Siegfried Jacobsohn, Gründer und Herausgeber der Schaubühne und der Weltbühne – Natürlich beneiden wir Sie ganz unverhohlen um einen Mitarbeiter wie Kurt Tucholsky – und zwar nicht zuletzt, weil uns immer wieder Leseranfragen erreichen, warum wir so wenig Gedichte bringen. Denn wir haben niemanden, bei dem wir so wie Sie mit der Tür ins Haus fallen könnten: „Und nun schicken Sie noch regelmäßig und rechtzeitig jede Woche ein Gedicht – bis auf Wideruf […].“ (13.09.1919) Oder noch unverblümter: „Nachschub, Nachschub!“ (17.07.1922) Gefolgt von: „Und nun schick schöne Sachens jeder Art“ (02.08.1922). Auch haben wir keinen Bankangestellten* unter unseren Autoren, dem wir mit einem Produktionshinweis wie dem folgendem hilfreich zur Seite stehen könnten: „Solltest Du solche Gedichte** nicht trotz Bankarbeit ganz leicht verfassen können? Das müsste doch sogar während der Bankarbeit möglich sein.“ (21.08.1923) So in etwa stellen wir uns – zumindest in Sachen Gedichte – das verlegerische Paradies vor.

* – Am 1. März 1923 war Tucholsky – auf dem Höhepunkt der Inflation, „als ein schriftstellerischer Verdienst in Deutschland nicht möglich gewesen ist“ (Tucholsky in seiner eigenhändigen Vita), – bei der Bank Bett, Simon & Co. als Volontär eingetreten. Während dieser Zeit – bis Ende März 1924 – war seine schriftstellerische Arbeit stark rückläufig.

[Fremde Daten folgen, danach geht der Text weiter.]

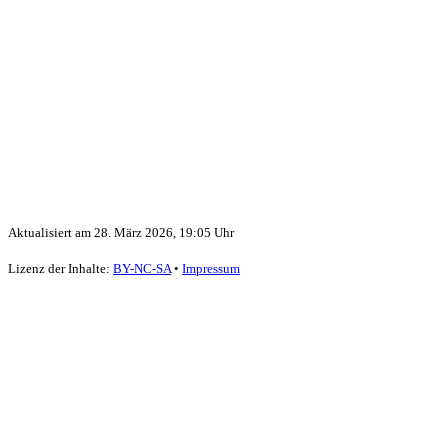
Aktualisiert am
28. März 2026, 19:05 Uhr
Lizenz der Inhalte:
BY-NC-SA
•
Impressum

** – Bei dem in Rede stehenden Gedicht handelte es sich übrigens um das folgende:

An die Bonzen

von Theobald Tiger

Einmal waren wir beide gleich:
Beide Proleten im deutschen Kaiserreich.
Beide in derselben Luft,
beide in gleicher verschwitzter Kluft –
dieselb’e Werkstatt – derselbe Lohn –
derselbe Meister – dieselbe Fron –
Beide dasselbe elende Küchenloch . . .
Genosse, erinnerst du dich noch?

Aber du, Genosse, warst flinker als ich.
Dich drehen – das konntest du meisterlich.
Wir mußten leiden, ohne zu klagen,
aber du – du konntest es sagen.
Kanntest die Bücher und Broschüren,
wußtest besser die Feder zu führen.
Treue um Treue – wir glaubten dir doch!
Genosse, erinnerst du dich noch?

Aber heute ist Alles vergangen.
Man kann nur durchs Vorzimmer zu dir gelangen.
Du rauchst nach Tisch die dicken Zigarren,
du lachst über Straßenhetzer und Narren.
Weißt nichts mehr von alten Kameraden,
wirst aber überall eingeladen.
Du zuckst die Achseln beim Hennessy
und vertrittst die deutsche Sozialdemokratie.
Du hast mit der Welt deinen Frieden gemacht

Hörst du nicht manchmal in dunkler Nacht
eine leise Stimme, die mahnend· spricht:
„Genosse, schämst du dich nicht – ?“

Die Weltbühne, 36 / 1923

Max I. Joseph, einstiger König der Bajuwaren – Zwar war es ausgerechnet tiefer Winter, als Sie vor nunmehr 200 Jahren Münchner Brauern die Erlaubnis gaben, an ihren Lagerkellern einen Ausschank zu eröffnen – doch was für eine Großtat! Immerhin sind damit die Biergärten in unser aller Leben getreten; für das diese Einrichtungen eine der wenigen positiven Konstanten darstellen; jedenfalls wenn man von den allweil steigenden Bierpreisen abzusehen vermag. Nicht zu vergessen auch das unveräußerliche Recht, in den gelobten Biergärten Brotzeiten abzuhalten, also bei Bedarf Mitgebrachtes dort zu verzehren. Büchsenbier kommt allerdings nach wie vor nicht infrage, und da seien die braugewerblichen Schutzpatrone St. Florian, St. Augustinus und St. Bonifatius auch künftig vor.